[EXCERPTED TEXT start]

Denis Johnson died this past summer at the age of sixty-seven. Many have said that he was the single greatest writer of his generation, and the praise is warranted. Johnson, in a class with Kafka, Babel, Hamsun, and Lowry, wrote impossible novels: a dream-writer whose vision blended plain-prose with the arabesque, comedy with violence, death with grace, a hallucinatory balancing-act that always resulted in an astonishingly vivid realism.

Johnson’s characters were Sophoclean: they didn’t happen to the world so much as the world happened to them. Wonder, not merely entertainment, compelled them (and the reader) through the narratives: not the mystery of the “whodunit” so much as the mystery of one’s life pieced together in small, miraculous moments—in a naked divorcée, say, parasailing angel-like across the sky (“Work”), or in a conga-line of social rejects dancing across the mental ward, finally at home in the world (“Beverly Home”).

[EXCERPTED TEXT end]

SHORT PROBLEM 1:
Present the entries below as a numbered list, starting with the line that contains "Hamburg: 7:59 -> 10:59" and ending with the last entry, and leave out any blank lines.

[RECORD SET start]

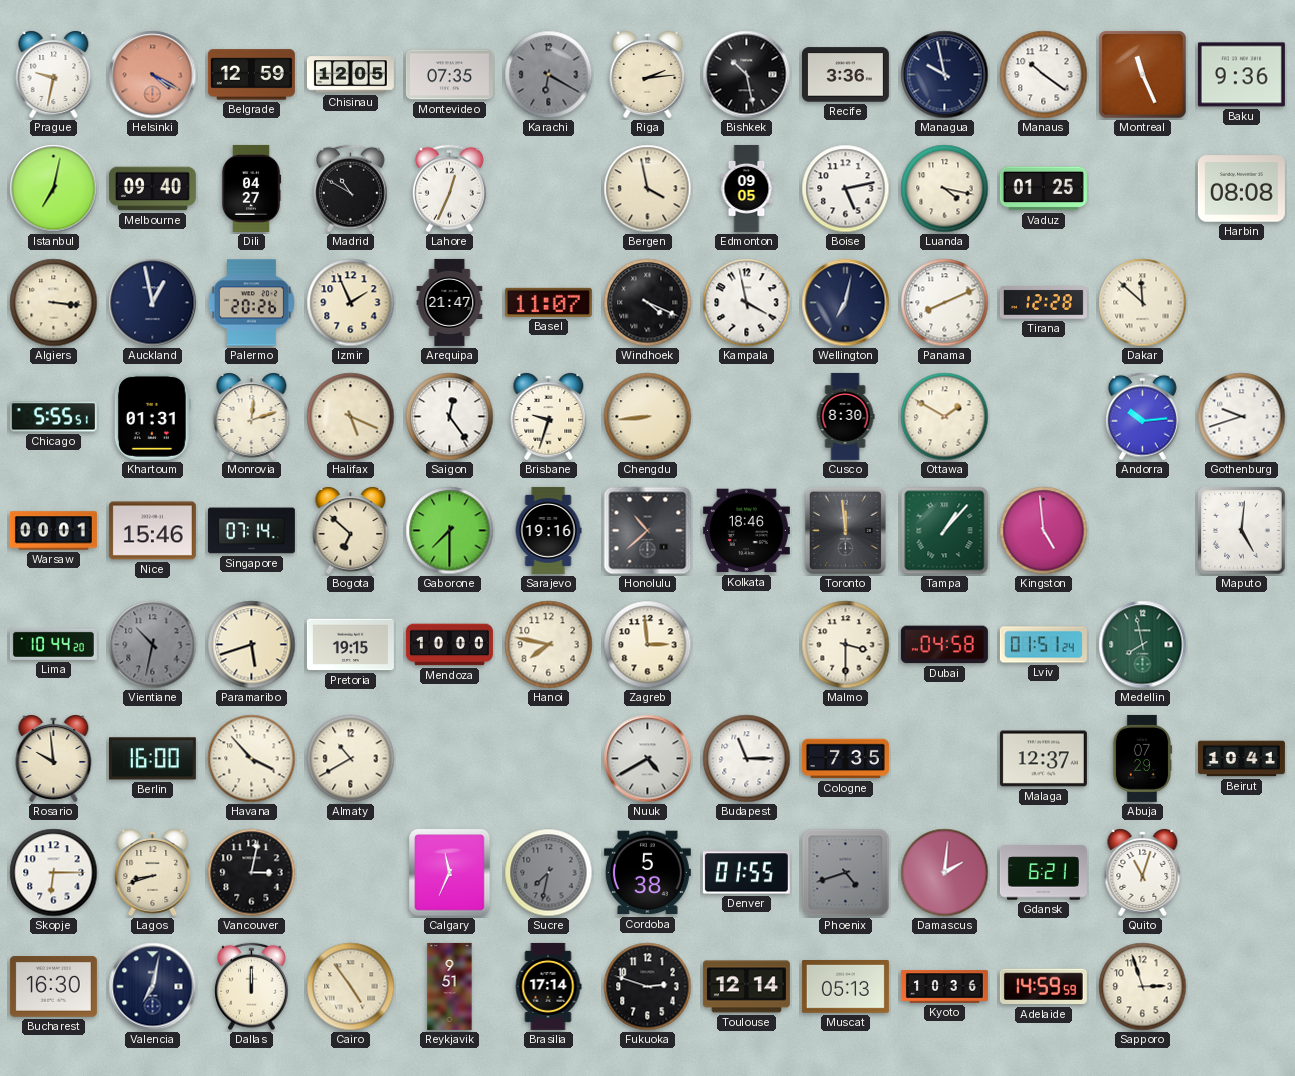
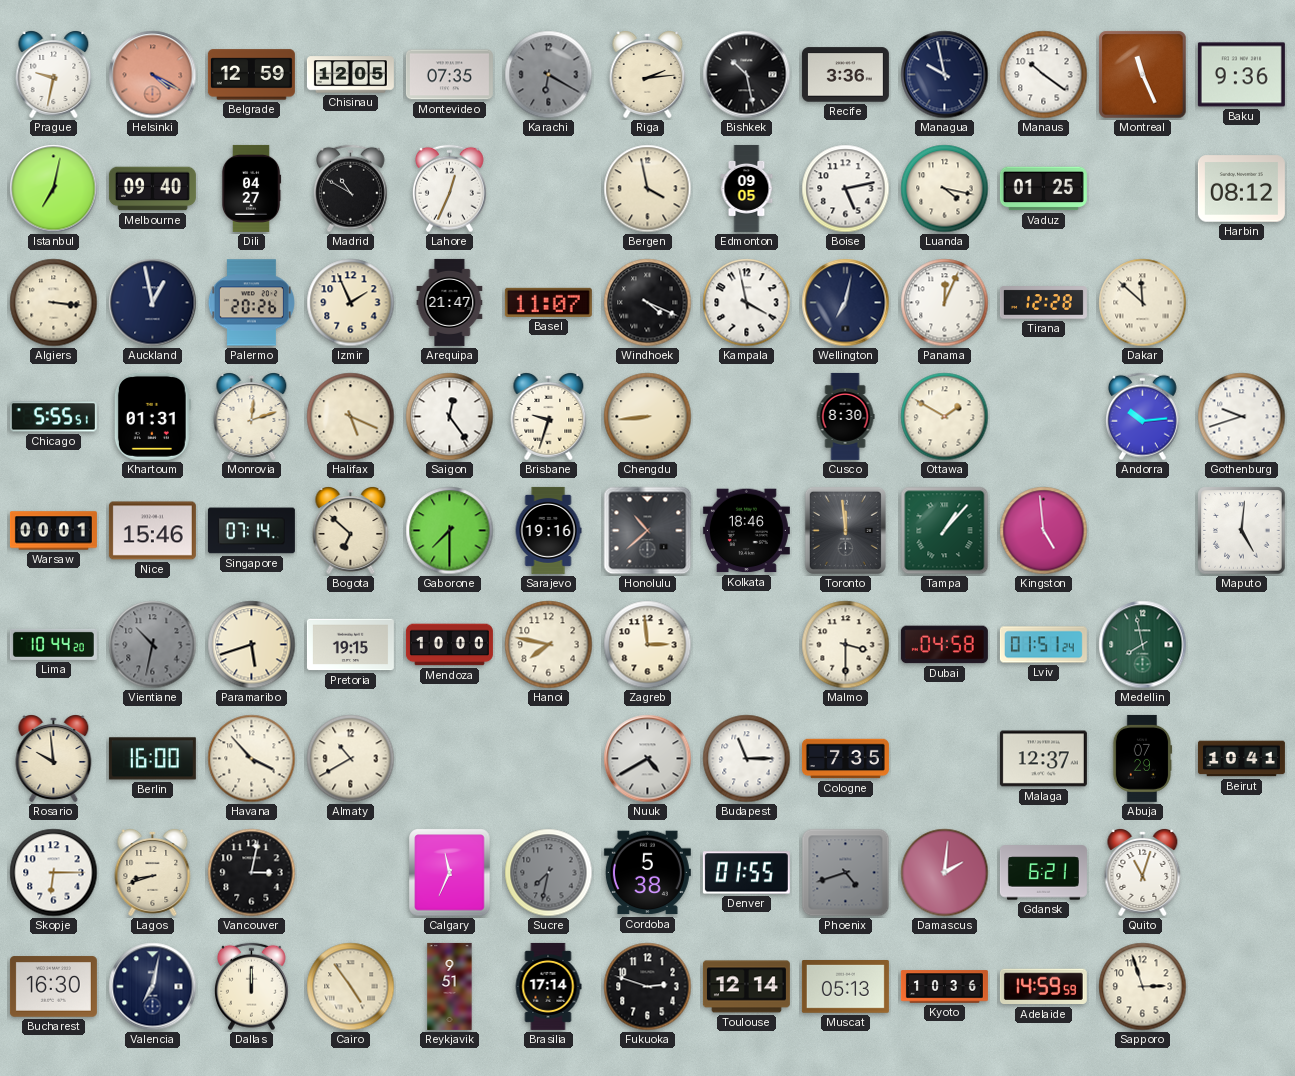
Harbin: 08:08 -> 08:12
Panama: 8:11 -> 12:04
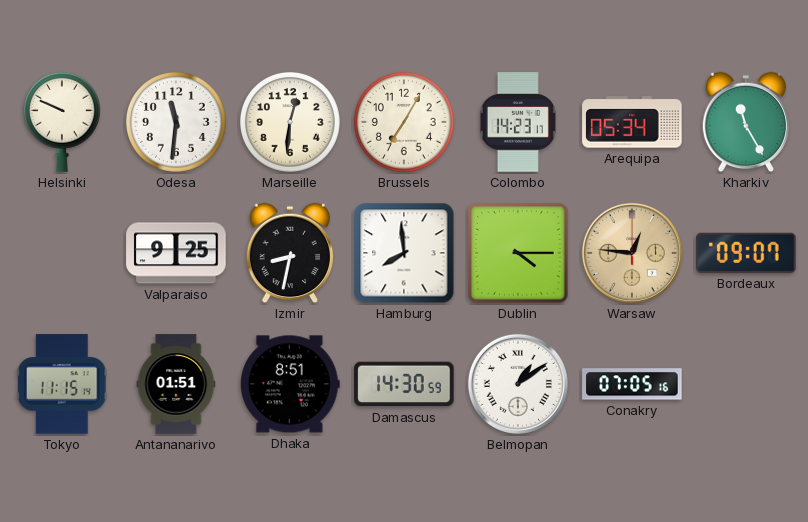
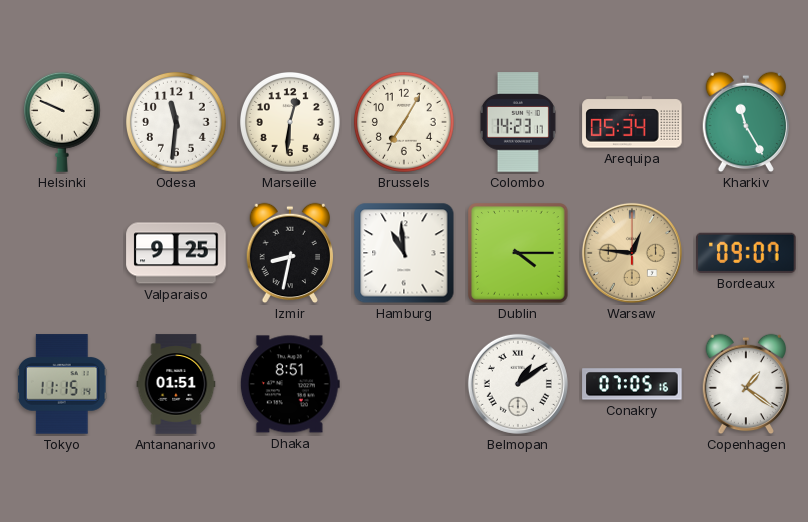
Hamburg: 7:59 -> 10:59
Damascus: 14:30 -> none
Copenhagen: none -> 1:21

[RECORD SET end]

SHORT PROBLEM 2:
In the passage on Denis Johnson, at what age did he die?

TASK SOLUTION 1:
1. Hamburg: 7:59 -> 10:59
2. Damascus: 14:30 -> none
3. Copenhagen: none -> 1:21

TASK SOLUTION 2:
Sixty-seven.